_Task goal_. Going through the entries below, find how many lines hold "runs", then give that number alone.

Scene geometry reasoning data
■ ■ ■ ■ ■

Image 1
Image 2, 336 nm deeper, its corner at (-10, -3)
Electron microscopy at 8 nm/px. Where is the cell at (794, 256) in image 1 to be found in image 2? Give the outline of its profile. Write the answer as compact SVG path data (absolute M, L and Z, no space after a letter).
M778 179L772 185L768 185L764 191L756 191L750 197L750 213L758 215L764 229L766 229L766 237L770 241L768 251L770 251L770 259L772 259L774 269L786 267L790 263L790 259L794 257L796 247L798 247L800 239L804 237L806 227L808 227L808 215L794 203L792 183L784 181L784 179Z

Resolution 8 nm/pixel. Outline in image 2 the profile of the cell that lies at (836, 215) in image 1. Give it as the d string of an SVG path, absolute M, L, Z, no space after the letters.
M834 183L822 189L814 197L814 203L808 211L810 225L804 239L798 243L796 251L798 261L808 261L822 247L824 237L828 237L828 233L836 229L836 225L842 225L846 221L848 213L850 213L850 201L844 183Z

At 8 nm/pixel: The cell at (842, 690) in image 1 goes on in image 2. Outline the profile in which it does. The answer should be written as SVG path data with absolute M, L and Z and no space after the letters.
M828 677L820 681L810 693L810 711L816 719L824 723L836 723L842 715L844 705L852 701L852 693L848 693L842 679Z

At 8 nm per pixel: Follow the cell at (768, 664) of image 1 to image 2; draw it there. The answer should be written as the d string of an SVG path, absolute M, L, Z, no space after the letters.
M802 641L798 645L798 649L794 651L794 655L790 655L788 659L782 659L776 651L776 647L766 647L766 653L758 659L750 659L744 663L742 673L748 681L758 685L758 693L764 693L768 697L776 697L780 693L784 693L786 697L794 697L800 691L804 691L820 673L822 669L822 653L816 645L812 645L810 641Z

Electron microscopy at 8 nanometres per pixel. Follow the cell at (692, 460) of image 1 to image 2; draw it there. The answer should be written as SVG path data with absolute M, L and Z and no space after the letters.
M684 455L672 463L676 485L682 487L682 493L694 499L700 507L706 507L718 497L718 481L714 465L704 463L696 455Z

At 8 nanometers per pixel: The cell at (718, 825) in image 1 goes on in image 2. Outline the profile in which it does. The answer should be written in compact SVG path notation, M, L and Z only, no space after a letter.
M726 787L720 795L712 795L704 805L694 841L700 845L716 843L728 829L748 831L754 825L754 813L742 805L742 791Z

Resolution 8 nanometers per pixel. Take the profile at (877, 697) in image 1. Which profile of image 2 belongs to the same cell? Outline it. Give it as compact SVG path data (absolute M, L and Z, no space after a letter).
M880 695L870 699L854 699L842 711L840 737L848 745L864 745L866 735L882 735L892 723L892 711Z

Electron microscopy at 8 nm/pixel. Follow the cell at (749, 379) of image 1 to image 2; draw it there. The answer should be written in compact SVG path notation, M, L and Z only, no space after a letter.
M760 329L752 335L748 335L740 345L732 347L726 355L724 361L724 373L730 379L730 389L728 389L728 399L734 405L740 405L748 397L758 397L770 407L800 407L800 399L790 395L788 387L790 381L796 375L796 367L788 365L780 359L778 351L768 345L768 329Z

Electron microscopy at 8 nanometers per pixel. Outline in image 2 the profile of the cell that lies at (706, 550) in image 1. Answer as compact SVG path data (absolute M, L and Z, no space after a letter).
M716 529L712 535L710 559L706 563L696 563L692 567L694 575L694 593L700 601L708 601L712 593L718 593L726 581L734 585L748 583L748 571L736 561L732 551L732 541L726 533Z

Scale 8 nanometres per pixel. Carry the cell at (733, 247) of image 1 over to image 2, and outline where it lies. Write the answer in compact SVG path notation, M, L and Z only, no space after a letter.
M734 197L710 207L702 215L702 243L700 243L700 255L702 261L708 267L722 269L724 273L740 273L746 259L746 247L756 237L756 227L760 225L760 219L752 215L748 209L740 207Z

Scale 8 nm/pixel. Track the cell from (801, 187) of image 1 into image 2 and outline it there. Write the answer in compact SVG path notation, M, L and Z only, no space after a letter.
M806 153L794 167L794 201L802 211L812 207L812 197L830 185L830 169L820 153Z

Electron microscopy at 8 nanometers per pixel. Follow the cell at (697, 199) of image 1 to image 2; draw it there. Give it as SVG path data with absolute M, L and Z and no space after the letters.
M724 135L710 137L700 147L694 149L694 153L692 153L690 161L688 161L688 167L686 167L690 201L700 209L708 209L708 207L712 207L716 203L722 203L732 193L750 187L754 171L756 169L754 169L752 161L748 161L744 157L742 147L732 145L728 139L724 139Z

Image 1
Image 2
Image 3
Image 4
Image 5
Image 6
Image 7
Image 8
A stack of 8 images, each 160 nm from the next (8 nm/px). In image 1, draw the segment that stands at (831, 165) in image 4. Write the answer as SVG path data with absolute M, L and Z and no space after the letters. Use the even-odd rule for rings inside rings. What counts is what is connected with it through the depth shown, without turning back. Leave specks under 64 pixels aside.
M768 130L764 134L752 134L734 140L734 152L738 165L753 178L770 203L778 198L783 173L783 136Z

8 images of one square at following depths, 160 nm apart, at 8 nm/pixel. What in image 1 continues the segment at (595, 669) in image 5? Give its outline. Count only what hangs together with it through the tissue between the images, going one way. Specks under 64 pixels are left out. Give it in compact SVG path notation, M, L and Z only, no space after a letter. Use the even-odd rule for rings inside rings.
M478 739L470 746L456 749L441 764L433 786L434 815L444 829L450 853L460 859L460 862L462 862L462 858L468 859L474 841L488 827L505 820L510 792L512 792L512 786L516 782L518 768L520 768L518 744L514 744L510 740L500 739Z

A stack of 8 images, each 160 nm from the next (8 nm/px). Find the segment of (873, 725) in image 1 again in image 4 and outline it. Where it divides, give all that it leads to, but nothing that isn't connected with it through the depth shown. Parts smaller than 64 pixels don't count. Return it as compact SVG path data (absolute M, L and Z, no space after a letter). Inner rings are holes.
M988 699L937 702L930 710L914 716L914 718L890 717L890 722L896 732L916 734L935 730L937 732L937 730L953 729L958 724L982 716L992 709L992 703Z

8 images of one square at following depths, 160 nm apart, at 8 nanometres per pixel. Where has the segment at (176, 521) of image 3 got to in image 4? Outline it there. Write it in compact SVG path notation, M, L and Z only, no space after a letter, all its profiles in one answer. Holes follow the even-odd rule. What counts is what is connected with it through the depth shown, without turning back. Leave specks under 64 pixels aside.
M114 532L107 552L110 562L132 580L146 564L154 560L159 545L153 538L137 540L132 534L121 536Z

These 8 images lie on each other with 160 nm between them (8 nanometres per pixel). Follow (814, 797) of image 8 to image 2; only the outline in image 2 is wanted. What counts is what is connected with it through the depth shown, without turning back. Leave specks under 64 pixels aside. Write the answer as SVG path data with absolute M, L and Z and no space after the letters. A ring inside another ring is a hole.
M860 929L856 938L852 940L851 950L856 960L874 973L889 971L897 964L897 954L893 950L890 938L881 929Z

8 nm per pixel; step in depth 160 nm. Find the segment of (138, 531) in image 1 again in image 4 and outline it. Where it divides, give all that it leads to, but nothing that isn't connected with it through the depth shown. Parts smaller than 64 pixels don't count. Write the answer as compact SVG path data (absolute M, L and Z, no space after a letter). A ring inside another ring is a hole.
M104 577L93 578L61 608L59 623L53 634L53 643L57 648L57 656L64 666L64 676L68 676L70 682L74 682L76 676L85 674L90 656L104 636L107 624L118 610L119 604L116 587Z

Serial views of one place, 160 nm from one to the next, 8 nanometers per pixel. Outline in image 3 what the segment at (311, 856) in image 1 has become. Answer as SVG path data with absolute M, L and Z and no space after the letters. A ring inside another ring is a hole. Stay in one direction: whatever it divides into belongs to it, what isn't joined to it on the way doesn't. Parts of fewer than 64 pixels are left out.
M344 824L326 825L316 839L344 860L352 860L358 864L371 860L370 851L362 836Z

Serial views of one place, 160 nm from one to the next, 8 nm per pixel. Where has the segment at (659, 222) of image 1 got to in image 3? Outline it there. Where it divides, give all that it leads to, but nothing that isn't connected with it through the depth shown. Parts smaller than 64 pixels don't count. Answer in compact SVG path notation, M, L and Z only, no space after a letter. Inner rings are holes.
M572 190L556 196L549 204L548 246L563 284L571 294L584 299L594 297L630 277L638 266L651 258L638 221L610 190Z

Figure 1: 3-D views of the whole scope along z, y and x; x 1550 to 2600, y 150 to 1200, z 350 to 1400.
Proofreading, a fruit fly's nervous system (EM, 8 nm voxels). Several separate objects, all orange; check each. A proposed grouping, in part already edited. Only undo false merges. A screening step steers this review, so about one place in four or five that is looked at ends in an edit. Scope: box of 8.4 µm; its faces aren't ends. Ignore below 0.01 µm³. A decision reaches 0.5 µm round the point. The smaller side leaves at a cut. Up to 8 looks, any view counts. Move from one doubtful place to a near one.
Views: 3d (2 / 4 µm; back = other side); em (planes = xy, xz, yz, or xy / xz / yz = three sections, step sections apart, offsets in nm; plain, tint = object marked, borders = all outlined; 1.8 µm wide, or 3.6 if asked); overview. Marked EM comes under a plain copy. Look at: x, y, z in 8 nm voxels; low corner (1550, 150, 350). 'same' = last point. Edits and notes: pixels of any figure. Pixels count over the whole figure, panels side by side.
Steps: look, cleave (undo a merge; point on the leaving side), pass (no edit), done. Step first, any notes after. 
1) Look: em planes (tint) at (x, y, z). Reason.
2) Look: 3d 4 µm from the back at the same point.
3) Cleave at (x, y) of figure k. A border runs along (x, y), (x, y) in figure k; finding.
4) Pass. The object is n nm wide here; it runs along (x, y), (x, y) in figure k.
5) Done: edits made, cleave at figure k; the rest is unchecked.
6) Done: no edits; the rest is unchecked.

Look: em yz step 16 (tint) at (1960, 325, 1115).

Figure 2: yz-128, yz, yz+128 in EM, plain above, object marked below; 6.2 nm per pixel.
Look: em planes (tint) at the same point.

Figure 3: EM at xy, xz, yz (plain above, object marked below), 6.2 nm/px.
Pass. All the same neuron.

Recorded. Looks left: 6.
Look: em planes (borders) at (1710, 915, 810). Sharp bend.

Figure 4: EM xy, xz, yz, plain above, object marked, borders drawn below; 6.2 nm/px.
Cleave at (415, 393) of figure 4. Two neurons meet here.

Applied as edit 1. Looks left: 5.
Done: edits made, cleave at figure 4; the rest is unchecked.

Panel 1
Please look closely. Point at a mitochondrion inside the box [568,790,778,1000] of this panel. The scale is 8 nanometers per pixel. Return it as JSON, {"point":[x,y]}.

■ ■ ■ ■ ■

_Written reply_. 2